Once the images are removed, set down everything else in the listing below exactly.
● ● ● ● ●
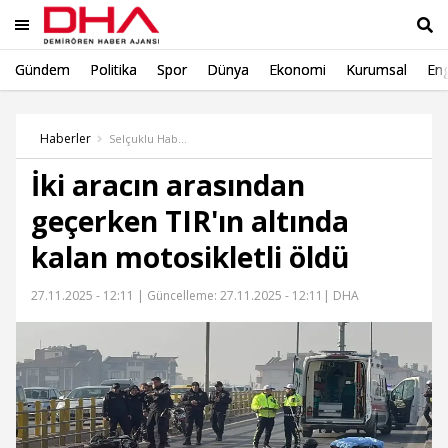
Gündem
Politika
Spor
Dünya
Ekonomi
Kurumsal
Eng
Ara
Haberler
Selçuklu Haber
İki aracın arasından
geçerken TIR'ın altında
kalan motosikletli öldü
27.11.2025 - 12:11 |
Güncelleme: 27.11.2025 - 12:11
| DHA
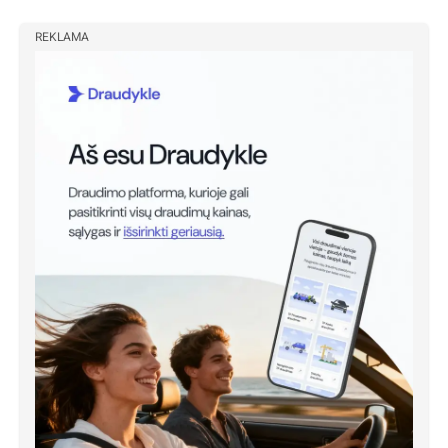
REKLAMA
● ● ● ● ●
▶ REPLY TO THE EXERCISE
Gündem
Politika
Spor
Dünya
Ekonomi
Kurumsal
Eng
Ara
Haberler
Selçuklu Haber
İki aracın arasından
geçerken TIR'ın altında
kalan motosikletli öldü
27.11.2025 - 12:11 |
Güncelleme: 27.11.2025 - 12:11
| DHA
REKLAMA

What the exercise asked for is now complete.